The L-I-vator Cube was Laszlo Molnar's entry for this year's IPP35 Puzzle Design Competition. How did I obtain my copy? Well in October last year, Laszlo (who's from Hungary) and living in the UK contacted me and asked if he could make a handful of my Crossroads puzzle for a fundraising project he was involved in. I didn't know Laszlo then, but found out he was an amateur woodwork hobbyist, and later on, that he also knew Laurie Brokenshire pretty well.
Over several emails, I took the opportunity to ask him if he was keen to make several copies of my own entry ("69" puzzle) for the Puzzle Design Competition and to my delight, he was happy to do so. To cut a long story short, while he was building my prototype and the final versions of my 69 puzzle, he also made a prototype of the L-I-vator cube and asked me to test it out to assess the design and level of difficulty. I said sure, why not, and on that note, a couple of weeks later, I received his first prototype of the L-I-vator, the one shown in photo here.
My copy of the L-I-vator Cube has a plywood box and the pieces are made of a combination of hardwoods including cherry, wenge and purpleheart. For a hobbyist woodworker, he has done a pretty decent job of building the puzzle. The pieces are all nicely cut and glued together and fit well into the box with just the right amount of tolerance.
The L-I-vator cube is an interlocking cum packing puzzle and the uniqueness and theme of Laszlo's design is that there are six dissimilar pieces, from the smallest which goes from two units to the highest, seven units (hence the name "L-I-vator"). Object is to unpack and re-pack all six pieces into box. It would have been pretty easy if it was just a simple box. But as you can see, there are two obstructions at opposite corners of the opening and these restrict the movements of the pieces which will require the solver to navigate through.
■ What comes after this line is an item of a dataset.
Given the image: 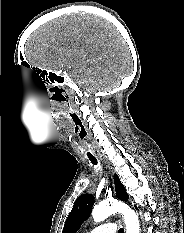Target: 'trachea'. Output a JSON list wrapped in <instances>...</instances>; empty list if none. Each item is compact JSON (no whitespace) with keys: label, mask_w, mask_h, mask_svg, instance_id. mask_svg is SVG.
Returning a JSON list of instances; mask_svg holds the SVG:
<instances>
[{"label":"trachea","mask_w":184,"mask_h":233,"mask_svg":"<svg viewBox=\"0 0 184 233\" xmlns=\"http://www.w3.org/2000/svg\"><path fill=\"white\" fill-rule=\"evenodd\" d=\"M78 134H79V138H80L81 142L84 145L85 155L88 157V159L91 161V163L93 165H97L98 162H97L96 157L93 154L92 149L86 144V140H87V137H88V133H87L86 129L82 126L80 128ZM118 233H124L123 228H120Z\"/></svg>","instance_id":"trachea-1"}]
</instances>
My puzzle was shipped in the solved state, so I was lucky! I was very careful to slowly unpack the pieces (at the same time trying to memorize the sequence) so that I won't have too much difficulty repacking later. The initial several moves are pretty obvious but it gets tricky as you move along. However, its not so difficult to the extent that you can't figure out how to extract the final pieces. Putting everything back in order is just the reverse process. If you do forget the moves, yes you may have a challenge there and you will need to build the pieces into a cube first outside the box and then slowly figure out how to load them back in; which is something required anyway if the puzzle happens to come un-assembled.
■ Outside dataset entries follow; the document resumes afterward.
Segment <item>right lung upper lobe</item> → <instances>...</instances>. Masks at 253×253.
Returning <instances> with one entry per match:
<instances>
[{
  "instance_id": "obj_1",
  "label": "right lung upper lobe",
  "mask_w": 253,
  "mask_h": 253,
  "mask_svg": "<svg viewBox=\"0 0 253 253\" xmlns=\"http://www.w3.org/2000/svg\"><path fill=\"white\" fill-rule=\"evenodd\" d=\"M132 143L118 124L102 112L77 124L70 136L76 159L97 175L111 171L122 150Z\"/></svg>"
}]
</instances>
A really nice packing puzzle with some tricks thrown in. Provides a good challenge with moderate difficulty. How to get one? Well, Brian Menold will be offering the L-I-vator Cube in two versions on his site using different combination of woods. From what I understand, this will be sometime end August. This is a very neat 3D packing design and given Brian's superb craftsmanship, it is definitely worth purchasing a copy.